Wineries never wash their grapes but because they've been sitting in a store, I do. I buy a pack which is usually around $5-$6 or less when in peak season per 30-bottle batch. I have yet to find an efficient way to crush and not mush them (Voice of experience: do not use a blender). I remove most but not all of the juice for my morning fruit juice.
My first efforts introducing table grape skins in the primary fermenter before adding the yeast and removing them before 2nd fermentation worked above my expectations. However, if you can extend the maceration for 30-40 days before bottling or bulk aging, the result will be amazing. After many attempts to sew a narrow cheesecloth bag to fit through the narrow mouth of my carboy, I broke down and bought a 30-litre Speidel fermenter — a great investment.

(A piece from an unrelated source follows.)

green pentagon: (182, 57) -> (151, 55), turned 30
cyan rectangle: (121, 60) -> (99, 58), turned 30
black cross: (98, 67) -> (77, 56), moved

I'm investigating buying a Kegerator or putting Speidel in a spare fridge to cold soak kit juice and shorted water on skins for a week prior initiating fermentation. Haven't decided yet whether this will replace 30-day extended maceration post 1st fermentation or be an additional step on its own. Luckily, these kits are cheap enough to experiment.
The toughest part is allowing the wine to age at least a year. Extended maceration according to all venerable sources I've found makes 1-2 years of aging essential to mellow the tannins, BUT at $2 a bottle, it's hard to justify not drinking it young when it still beats anything under $15 at the wine store.
One added note: cheap kits come with cheap corks. If you drink them fast, no problem but if you intend to lay them down in a bottle more than 2 years, high quality corks are a must.